Название: Christmas At The Tudor Court: The Queen's Christmas Summons / The Warrior's Winter Bride
Автор: Amanda McCabe
Издательство: HarperCollins
Жанр: Исторические любовные романы
isbn: 9781474086066
isbn:
Alys studied him very closely for a long, tensely silent moment. For that time, they seemed bound close together with shimmering, invisible cords that could not break. Their breath, their very heartbeats, seemed as one. ‘I—I think I always did know that. We do live in such a world of secrets, and as I said I know little of the lands beyond Dunboyton. But I do know that the Queen’s throne is not a steady one and she needs help from the shadows.’
He suddenly leaned back, away from her, and she glimpsed the surprise and suspicion on his face. Had she found out something, then? Guessed correctly about his work?
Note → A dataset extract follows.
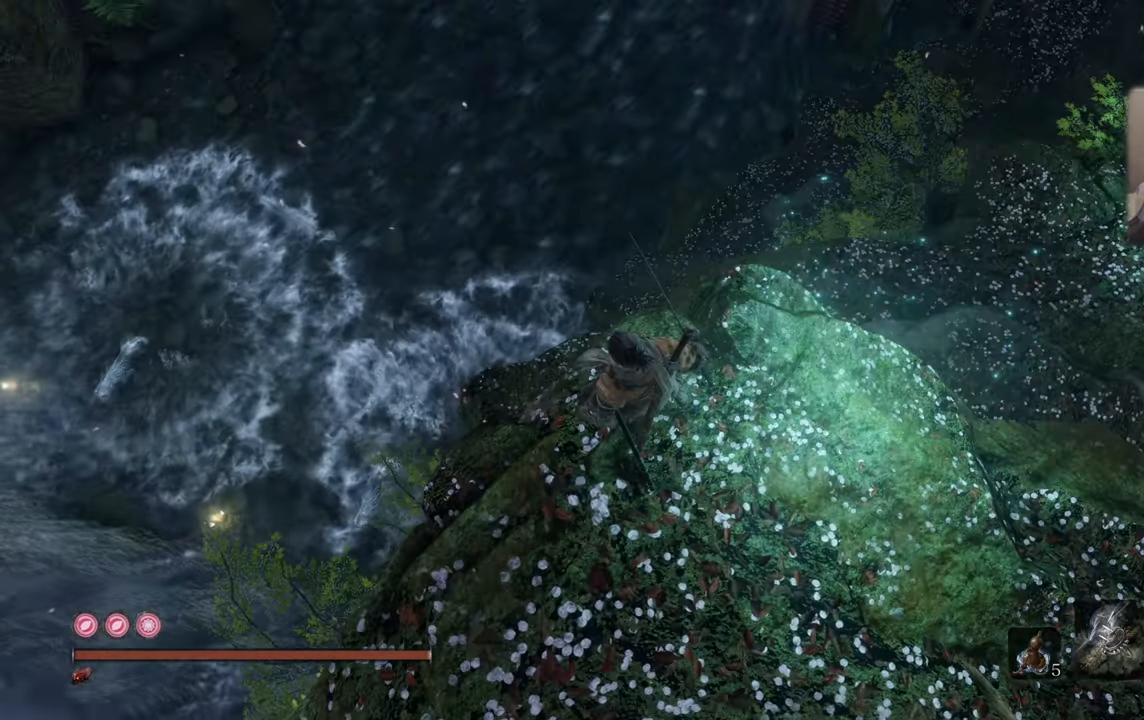
Gameplay with a controller (PlayStation layout); each line is a JSON object with the inputs held at the frame after it. "events" lists button and stick changes between this image and that frame as [ms after this image, input, new state], when the widget could be followed in between.
{"buttons": [], "left_stick": "center", "right_stick": "left", "events": [[500, "right_stick", "left"]]}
She quickly turned away. He still needed his bandages changed and she mixed up her herbal poultice with trembling hands. ‘How will you find your way to where you are going? After you have recovered your strength, of course.’
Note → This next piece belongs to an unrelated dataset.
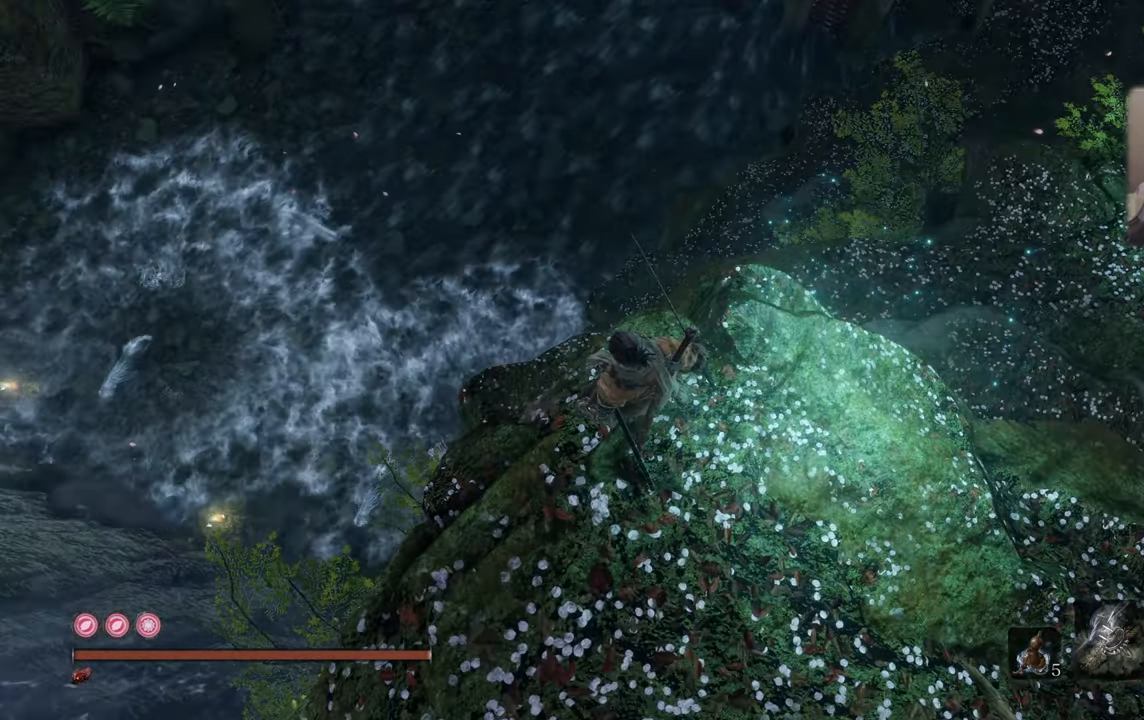
{"buttons": [], "left_stick": "center", "right_stick": "center", "events": [[267, "right_stick", "center"]]}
‘I will find some way, Lady Alys, never fear. And I will not burden you with my presence here long at all, I promise. I think I am strong enough to move now, thanks to you.’
She glanced back at him and saw that even sitting there talking to her, holding tight to his secrets, had tired him. His skin was pale again, his eyes dark-shadowed. ‘I vow you are not! You need more rest and good food. Here, sit here and let me look at your bandages, then you must have some of this spiced wine. It does strengthen the blood.’ Alys busied herself with those familiar tasks, the herbs and the bandages, to try to force away one desolate thought—Dunboyton would be even lonelier, even more dull, when he was gone.
He sat down on the stool near the fire and went very still as she eased back the laces of his borrowed shirt and unwound the old dressings. He was warm now, but from the fire and not fever, and his skin was so deliciously golden she longed to touch it, to feel the silken heat of him under her fingers. If she closed her eyes, she could picture exactly what it would be like to do, to breathe in the scent of him, and lean closer and closer until...
Nay! She had to focus on her tasks, not on things that were impossible.
‘Tell me of your days here,’ he said quietly.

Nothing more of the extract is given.